Cata Visual (orden al azar)
Apuntes finales…
Hacía tiempo que quería hacer un viaje de mochila, como antaño, que el último había sido en 2008 y me parecía una eternidad. Bueno, lo era.
Viajar (y más de esta manera) me hace sentir viva. Pero no solo eso, sino que, cuando viajo, soy más yo, confío más en mí misma y, por si fuera poco, se me despierta una fe ciega en el Cosmos, en la vida y en que todo saldrá bien. Además, me permite refrescar idiomas, aprender nuevas palabras, impregnarme de cosas nuevas y gente dispar que luego no lo es tanto, que al fin y al cabo, todos somos humanos y todos queremos y necesitamos lo mismo.

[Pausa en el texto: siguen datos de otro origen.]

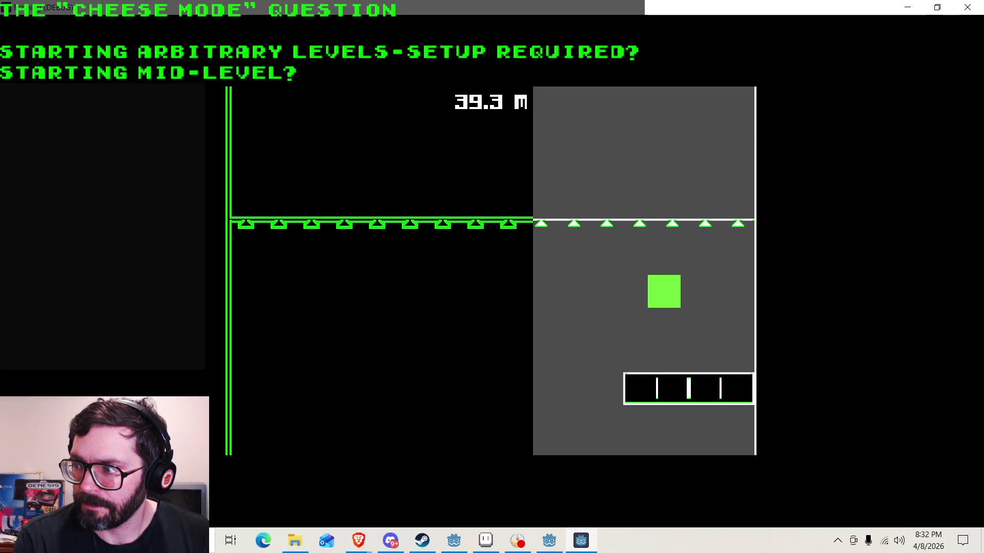
key("Left")
key("Right")
key("Left")
key("Left")
key("Right")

Esta escapada no solo ha cumplido expectativas, sino que las ha superado (solo he compartido una parte, pero es que hay mucho más). Lo mejor, como dije al principio, ha sido compartirla con Ramón: nos ha pasado de todo, hemos tenido que adaptarnos y cambiar de planes mil veces, comer picoteando porque no nos daba tiempo, conformarnos con que la cámara hiciera el tonto y no enfocada del todo bien (que no lo hizo desde el primer día, sin avisar) y sobrellevar largas horas de viaje, pero las vivencias positivas han superado, con creces, cualquier imprevisto o momento más feo, que como en la vida, también los ha habido, claro, pero que no ensombrecen estas casi 4 semanas de un viaje maravilloso que forma parte de nosotros y ahora un poco de ti.

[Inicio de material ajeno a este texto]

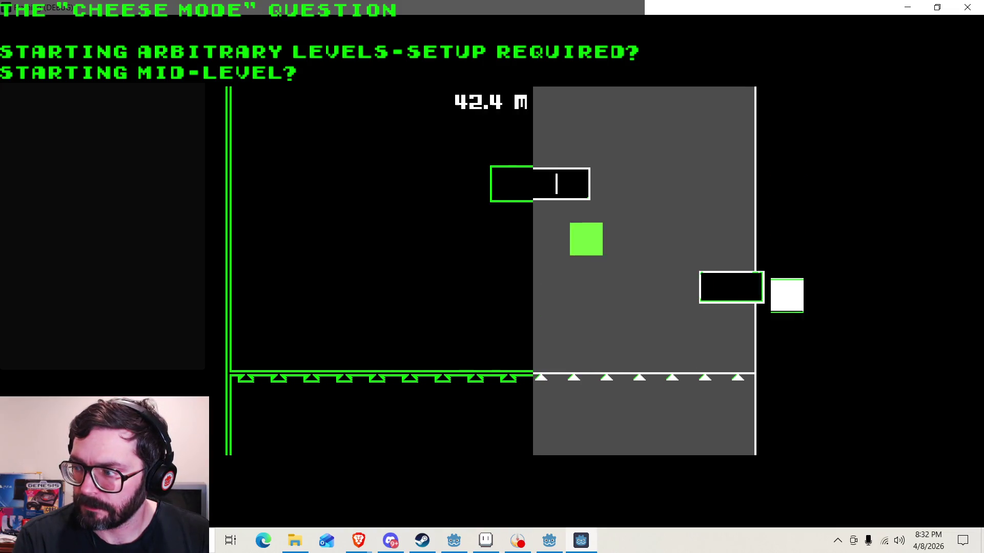
key("Right")
key("Left")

A medida que voy avanzando el escrito, voy recordando otras tantas anécdotas. Como, por ejemplo, que cuando llegamos al pueblo remoto, mientras intentaban ayudarnos a averiguar qué casa era la que hospedaba a viajantes como nosotros, nos invitaron a unirnos a la celebración de un funeral, a comer con la familia y aquellos que se habían acercado a darle el último adiós… Y, sí, estuvimos con ellos (y fue un poco surrealista).
Gracias por haberme acompañado en este memorándum. Gracias por inspirarme a hacerlo.